** Task brief **
Please copy the records, starting at the line that has "BÀI 8. VAI TRÒ CỦA CẢM XÚC TRONG" and stopping after the line that has "Tôi sẽ kể bạn". Switch "comment" to "bình luận" and leave everything else unchanged.

** Data supplied **
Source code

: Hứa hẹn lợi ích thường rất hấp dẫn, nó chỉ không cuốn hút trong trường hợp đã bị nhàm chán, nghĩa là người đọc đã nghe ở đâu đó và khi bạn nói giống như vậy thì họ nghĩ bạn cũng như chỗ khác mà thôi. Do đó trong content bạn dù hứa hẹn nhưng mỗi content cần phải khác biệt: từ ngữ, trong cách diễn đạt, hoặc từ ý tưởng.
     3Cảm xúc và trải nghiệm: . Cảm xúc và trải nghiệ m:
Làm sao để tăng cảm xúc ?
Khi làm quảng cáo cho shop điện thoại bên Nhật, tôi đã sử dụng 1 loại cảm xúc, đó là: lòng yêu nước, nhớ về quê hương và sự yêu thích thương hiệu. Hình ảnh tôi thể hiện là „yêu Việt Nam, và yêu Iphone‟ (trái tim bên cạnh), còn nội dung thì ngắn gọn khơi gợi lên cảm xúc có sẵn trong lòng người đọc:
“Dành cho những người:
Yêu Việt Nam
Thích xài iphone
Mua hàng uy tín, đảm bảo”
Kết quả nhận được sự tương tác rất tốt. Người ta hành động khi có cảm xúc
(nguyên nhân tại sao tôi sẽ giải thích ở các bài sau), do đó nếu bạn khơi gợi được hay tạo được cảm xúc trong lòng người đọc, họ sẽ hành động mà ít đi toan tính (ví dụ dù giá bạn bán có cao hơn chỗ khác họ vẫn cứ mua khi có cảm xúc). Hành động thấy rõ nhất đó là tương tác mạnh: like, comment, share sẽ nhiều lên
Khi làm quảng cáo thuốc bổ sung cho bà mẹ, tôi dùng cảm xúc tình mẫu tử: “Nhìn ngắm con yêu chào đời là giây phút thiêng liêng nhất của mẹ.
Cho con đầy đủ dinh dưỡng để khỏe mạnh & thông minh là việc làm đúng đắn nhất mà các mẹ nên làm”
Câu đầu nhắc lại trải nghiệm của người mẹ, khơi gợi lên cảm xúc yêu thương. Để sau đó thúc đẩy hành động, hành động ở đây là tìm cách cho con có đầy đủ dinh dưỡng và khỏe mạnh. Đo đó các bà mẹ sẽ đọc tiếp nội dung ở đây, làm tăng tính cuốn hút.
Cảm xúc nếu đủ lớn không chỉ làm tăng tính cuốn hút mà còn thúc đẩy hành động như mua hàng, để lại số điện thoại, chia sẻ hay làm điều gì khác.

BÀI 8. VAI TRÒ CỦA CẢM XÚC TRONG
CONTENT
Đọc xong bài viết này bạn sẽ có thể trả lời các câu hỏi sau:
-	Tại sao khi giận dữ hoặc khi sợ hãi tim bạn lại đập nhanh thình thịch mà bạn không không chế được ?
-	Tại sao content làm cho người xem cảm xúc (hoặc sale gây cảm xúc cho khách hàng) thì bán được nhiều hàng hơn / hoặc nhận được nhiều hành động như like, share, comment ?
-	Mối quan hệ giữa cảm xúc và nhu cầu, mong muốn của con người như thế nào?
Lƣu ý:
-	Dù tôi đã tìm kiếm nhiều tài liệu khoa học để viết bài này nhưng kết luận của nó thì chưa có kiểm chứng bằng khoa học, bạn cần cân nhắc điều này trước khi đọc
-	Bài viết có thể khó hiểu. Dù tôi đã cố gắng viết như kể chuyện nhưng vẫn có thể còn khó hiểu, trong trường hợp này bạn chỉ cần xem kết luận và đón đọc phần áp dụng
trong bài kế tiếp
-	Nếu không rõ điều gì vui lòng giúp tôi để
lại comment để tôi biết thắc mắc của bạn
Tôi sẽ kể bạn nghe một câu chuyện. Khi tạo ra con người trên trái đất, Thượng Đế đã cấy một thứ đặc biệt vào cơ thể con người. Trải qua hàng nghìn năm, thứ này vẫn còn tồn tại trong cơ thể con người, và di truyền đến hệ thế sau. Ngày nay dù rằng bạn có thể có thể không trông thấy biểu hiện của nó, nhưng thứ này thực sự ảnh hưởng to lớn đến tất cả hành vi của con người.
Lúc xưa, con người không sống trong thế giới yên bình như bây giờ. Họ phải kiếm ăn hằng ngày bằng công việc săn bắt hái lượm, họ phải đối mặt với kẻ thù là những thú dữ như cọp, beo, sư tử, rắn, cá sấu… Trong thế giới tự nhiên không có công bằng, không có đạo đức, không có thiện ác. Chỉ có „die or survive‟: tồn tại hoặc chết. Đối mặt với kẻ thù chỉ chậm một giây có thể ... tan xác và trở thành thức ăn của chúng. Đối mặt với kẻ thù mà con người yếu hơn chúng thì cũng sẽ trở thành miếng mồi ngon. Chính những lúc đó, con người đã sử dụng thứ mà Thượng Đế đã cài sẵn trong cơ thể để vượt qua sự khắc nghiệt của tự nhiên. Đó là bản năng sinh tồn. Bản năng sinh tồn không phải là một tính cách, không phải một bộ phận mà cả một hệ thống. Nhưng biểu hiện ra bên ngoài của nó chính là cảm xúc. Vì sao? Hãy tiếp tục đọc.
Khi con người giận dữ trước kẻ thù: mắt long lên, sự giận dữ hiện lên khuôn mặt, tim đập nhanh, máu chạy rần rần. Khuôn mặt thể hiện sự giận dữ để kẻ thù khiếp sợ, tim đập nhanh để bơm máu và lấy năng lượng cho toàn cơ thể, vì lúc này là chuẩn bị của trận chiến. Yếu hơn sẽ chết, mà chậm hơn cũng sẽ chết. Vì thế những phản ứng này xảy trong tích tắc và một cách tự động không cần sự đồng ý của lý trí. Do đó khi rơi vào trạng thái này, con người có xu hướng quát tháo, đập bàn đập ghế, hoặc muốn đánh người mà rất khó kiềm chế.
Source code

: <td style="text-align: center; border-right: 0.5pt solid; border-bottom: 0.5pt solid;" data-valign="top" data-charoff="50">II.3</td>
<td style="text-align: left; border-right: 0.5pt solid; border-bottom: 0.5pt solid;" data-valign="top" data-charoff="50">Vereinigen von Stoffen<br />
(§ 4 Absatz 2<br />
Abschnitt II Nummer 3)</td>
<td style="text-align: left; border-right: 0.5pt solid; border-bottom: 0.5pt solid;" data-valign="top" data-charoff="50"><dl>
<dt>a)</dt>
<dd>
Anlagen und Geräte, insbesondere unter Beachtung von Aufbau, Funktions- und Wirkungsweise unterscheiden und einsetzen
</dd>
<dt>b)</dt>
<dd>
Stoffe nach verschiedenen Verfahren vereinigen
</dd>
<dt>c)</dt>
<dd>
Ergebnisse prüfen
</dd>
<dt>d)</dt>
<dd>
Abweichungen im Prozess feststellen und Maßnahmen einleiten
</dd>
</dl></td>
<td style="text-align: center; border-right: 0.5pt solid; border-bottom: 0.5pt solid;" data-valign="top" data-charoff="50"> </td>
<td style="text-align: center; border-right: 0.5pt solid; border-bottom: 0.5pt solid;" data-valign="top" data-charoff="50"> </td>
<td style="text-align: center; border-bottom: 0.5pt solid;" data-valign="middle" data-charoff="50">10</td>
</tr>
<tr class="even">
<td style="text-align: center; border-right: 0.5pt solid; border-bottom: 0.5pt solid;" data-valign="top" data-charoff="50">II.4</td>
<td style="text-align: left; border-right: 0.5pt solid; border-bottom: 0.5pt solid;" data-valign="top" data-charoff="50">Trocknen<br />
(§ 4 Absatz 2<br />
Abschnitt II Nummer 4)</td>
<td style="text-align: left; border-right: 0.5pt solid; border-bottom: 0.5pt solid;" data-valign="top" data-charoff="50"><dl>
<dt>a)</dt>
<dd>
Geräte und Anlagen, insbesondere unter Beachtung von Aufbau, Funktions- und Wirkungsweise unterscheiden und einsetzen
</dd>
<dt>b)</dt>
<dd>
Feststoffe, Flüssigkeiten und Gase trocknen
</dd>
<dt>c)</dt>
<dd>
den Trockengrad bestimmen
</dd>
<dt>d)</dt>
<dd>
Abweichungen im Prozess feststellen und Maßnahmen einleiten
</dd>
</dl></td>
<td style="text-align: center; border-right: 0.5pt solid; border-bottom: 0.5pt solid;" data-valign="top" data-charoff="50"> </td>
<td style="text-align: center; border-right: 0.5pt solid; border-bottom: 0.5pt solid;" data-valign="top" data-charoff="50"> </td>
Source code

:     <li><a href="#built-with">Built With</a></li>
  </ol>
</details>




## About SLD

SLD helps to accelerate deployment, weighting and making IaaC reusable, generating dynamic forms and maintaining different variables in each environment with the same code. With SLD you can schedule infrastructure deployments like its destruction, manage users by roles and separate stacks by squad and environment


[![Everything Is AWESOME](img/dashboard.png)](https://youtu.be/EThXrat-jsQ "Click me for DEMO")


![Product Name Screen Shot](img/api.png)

** Reply **
BÀI 8. VAI TRÒ CỦA CẢM XÚC TRONG
CONTENT
Đọc xong bài viết này bạn sẽ có thể trả lời các câu hỏi sau:
-	Tại sao khi giận dữ hoặc khi sợ hãi tim bạn lại đập nhanh thình thịch mà bạn không không chế được ?
-	Tại sao content làm cho người xem cảm xúc (hoặc sale gây cảm xúc cho khách hàng) thì bán được nhiều hàng hơn / hoặc nhận được nhiều hành động như like, share, bình luận ?
-	Mối quan hệ giữa cảm xúc và nhu cầu, mong muốn của con người như thế nào?
Lƣu ý:
-	Dù tôi đã tìm kiếm nhiều tài liệu khoa học để viết bài này nhưng kết luận của nó thì chưa có kiểm chứng bằng khoa học, bạn cần cân nhắc điều này trước khi đọc
-	Bài viết có thể khó hiểu. Dù tôi đã cố gắng viết như kể chuyện nhưng vẫn có thể còn khó hiểu, trong trường hợp này bạn chỉ cần xem kết luận và đón đọc phần áp dụng
trong bài kế tiếp
-	Nếu không rõ điều gì vui lòng giúp tôi để
lại bình luận để tôi biết thắc mắc của bạn
Tôi sẽ kể bạn nghe một câu chuyện. Khi tạo ra con người trên trái đất, Thượng Đế đã cấy một thứ đặc biệt vào cơ thể con người. Trải qua hàng nghìn năm, thứ này vẫn còn tồn tại trong cơ thể con người, và di truyền đến hệ thế sau. Ngày nay dù rằng bạn có thể có thể không trông thấy biểu hiện của nó, nhưng thứ này thực sự ảnh hưởng to lớn đến tất cả hành vi của con người.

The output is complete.